Name:
Location: Makati City, Metro Manila, Philippines

Friday, June 16, 2006

Government privatization plans

Below are some government assets for privatization this year:
(source, a BusinessWorld story, the date I forgot to note :-/)

1) Makati property, formerly the International School (IS) campus, along Kalayaan avenue.
48,832 sq.m. (or 4.88 hectares), with a floor price of P1.186 billion.
Interested buyers are Century properties and AMA group of companies.
This property has been on auction since 2002, but past privatization plans have failed.
Government will get 80% of the proceeds, and IS to get the 20%.

2) Government share in Maynilad Water, 84% in subscription fees in a debt-to-equity scheme with the Lopezes.
Projected revenue is at least $22.67 million.

3) Iloilo airport, 60 hectares, near SM Manduriao.
(no amount of projected revenues reported)

4) Al Amanah Islamic Investment Bank of the Philippines.

5) PNOC-EDC, to sell 25 to 30% thru IPO.
Could yield P7 billion.

2005 privatization proceeds was P2 billion, mainly from sale of government shares in PNB to Lucio Tan.

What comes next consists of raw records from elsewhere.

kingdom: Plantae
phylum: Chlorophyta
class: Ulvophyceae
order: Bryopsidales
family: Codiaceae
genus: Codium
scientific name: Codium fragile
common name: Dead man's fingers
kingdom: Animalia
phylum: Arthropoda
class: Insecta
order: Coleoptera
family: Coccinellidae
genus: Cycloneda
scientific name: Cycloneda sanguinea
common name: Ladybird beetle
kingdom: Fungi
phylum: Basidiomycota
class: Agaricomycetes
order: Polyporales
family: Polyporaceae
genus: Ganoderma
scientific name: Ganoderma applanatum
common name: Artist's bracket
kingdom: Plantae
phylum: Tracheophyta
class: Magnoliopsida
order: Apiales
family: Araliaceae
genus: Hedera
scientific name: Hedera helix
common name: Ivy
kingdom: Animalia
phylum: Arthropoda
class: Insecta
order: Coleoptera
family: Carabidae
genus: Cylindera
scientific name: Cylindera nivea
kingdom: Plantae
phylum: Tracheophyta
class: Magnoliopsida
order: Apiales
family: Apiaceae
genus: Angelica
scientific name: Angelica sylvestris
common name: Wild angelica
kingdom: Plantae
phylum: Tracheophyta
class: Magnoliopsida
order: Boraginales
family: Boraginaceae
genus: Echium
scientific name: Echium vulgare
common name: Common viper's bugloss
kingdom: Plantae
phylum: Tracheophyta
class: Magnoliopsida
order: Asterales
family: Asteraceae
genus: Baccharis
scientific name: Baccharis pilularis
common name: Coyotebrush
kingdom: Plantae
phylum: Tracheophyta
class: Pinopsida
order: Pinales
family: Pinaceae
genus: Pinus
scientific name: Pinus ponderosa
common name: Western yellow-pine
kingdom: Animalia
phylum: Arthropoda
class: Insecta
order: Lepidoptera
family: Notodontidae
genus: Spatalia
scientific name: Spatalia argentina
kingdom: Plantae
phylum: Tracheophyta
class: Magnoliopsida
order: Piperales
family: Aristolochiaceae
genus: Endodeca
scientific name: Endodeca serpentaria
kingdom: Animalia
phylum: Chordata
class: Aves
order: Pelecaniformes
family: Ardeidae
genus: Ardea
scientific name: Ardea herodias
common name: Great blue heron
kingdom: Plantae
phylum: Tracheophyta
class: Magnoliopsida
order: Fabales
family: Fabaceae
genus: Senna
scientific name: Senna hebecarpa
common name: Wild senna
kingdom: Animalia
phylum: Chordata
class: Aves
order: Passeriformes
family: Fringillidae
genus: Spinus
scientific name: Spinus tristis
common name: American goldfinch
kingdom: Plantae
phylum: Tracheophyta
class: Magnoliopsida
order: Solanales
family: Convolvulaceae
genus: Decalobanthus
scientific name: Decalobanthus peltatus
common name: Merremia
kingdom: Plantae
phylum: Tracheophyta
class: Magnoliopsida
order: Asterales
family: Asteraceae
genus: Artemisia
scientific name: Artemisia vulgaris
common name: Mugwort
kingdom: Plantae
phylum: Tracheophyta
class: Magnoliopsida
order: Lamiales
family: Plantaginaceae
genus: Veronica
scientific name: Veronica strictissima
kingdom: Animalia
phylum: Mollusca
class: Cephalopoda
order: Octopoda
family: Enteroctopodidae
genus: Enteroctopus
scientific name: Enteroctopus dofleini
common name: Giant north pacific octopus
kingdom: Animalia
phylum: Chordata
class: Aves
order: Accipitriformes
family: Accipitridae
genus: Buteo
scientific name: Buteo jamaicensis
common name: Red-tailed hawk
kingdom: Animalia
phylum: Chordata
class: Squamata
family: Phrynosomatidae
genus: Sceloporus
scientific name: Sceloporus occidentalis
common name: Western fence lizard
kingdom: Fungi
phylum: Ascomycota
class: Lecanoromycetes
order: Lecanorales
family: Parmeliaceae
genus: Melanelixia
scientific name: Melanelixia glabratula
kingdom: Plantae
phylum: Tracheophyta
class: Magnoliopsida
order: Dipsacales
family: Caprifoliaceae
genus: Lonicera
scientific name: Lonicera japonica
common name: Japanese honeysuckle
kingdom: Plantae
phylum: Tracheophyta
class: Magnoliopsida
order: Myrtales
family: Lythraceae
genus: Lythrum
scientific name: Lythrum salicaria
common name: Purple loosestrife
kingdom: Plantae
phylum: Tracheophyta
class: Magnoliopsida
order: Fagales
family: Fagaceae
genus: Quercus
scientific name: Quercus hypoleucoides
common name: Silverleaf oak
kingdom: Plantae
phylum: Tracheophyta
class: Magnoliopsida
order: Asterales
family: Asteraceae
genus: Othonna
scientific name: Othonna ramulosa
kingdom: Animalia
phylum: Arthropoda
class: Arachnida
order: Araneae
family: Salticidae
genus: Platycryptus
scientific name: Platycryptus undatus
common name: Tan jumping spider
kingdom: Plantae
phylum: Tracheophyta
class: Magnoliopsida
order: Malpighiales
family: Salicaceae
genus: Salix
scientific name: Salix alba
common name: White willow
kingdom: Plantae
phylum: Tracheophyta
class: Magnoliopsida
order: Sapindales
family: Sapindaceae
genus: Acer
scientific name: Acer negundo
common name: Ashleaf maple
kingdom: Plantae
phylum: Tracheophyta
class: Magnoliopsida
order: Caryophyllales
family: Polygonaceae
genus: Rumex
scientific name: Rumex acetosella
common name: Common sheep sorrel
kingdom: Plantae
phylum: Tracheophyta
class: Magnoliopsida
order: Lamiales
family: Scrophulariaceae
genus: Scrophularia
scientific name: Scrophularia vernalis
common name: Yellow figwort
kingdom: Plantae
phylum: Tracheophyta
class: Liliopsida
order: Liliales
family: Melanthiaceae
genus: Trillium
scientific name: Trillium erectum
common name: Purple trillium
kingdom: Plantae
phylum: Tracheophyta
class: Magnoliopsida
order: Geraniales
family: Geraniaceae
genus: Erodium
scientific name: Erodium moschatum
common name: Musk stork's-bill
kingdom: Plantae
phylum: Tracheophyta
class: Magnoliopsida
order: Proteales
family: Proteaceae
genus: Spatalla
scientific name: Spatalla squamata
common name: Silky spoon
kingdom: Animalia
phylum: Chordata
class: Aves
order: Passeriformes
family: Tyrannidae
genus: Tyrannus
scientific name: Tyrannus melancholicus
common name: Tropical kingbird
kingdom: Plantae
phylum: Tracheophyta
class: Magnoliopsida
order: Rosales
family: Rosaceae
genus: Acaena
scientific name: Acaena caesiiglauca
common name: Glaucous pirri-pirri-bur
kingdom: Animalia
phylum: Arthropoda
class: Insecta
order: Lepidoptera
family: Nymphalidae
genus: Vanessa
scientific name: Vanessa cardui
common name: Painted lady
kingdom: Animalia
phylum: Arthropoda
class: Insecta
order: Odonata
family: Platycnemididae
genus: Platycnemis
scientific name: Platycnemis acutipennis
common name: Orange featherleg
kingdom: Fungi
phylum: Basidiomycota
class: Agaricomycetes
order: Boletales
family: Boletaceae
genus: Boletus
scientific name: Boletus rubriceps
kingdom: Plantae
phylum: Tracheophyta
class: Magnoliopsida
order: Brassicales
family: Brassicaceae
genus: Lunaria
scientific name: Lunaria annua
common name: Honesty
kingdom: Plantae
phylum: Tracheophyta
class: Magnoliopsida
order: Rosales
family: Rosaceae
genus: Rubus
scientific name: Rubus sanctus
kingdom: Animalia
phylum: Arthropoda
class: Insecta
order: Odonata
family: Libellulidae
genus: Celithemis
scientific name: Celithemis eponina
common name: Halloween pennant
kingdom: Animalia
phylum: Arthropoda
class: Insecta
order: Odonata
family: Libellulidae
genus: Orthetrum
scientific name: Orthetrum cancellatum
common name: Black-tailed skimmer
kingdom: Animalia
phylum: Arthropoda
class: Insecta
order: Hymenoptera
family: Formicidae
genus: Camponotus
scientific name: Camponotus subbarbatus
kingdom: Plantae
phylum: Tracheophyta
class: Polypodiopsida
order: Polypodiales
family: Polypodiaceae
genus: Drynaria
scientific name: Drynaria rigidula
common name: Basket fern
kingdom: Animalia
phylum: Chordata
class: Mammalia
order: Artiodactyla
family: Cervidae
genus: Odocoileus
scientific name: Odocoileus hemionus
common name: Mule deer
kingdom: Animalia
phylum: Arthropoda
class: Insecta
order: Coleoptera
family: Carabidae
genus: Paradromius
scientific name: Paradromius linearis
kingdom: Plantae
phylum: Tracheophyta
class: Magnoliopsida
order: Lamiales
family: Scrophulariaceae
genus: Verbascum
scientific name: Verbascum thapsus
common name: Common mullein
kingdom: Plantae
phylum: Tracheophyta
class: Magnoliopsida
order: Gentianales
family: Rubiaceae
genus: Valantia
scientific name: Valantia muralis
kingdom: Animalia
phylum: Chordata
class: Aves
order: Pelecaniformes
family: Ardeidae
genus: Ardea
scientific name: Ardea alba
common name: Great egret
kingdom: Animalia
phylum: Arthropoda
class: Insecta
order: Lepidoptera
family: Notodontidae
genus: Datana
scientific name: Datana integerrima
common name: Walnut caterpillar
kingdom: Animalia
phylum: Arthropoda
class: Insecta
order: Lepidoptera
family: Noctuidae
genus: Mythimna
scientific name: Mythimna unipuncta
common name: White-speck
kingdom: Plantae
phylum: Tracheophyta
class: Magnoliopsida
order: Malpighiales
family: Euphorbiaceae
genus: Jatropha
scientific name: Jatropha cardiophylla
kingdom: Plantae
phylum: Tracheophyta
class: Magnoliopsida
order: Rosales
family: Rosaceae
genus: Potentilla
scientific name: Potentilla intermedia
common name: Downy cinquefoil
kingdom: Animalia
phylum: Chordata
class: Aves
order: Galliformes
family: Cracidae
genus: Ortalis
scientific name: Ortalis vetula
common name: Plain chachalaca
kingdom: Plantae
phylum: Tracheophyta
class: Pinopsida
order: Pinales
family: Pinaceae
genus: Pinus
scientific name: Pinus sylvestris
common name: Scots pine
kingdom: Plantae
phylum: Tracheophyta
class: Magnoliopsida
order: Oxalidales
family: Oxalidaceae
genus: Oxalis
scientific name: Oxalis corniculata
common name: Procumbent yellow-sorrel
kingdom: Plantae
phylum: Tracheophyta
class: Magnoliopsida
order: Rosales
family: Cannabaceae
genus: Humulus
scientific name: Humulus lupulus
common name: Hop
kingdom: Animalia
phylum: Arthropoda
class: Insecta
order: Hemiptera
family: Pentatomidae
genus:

Personally, I hope to see someday that ALL government corporations, financial institutions, and their subsidiaries, and most (if not all state universities and colleges) be privatized. Why?

One, use the proceeds to pay back and retire at least P1 trillion of the P6+ trillion government debts. This huge government debts is the main reason why government keeps on raising existing taxes (eg, VAT from 10% to 12%; corporate income tax from 32% to 35%), or invent and create new taxes.

Two, make the business environment's playing field more level and competitive. And why would government have corporations and financial institutions that directly compete with private corporations and financial institutions that government milk with multiple taxes, fees and regulations, which finance the same set of regulators, politicians and bureaucrats?

Three, reduce political patronage and bribery. To placate many disgruntled supporters, administration critics (opposition politicians, media people, NGO leaders, others), win them on the side of the incumbent President, and the OP runs out of regular agencies and bureaucracies to place them as Secretaries or Executive Directors, those government corporations and financial institutions are good depositories for them. As Presidents, CEOs, members of the board, VPs, other high officials.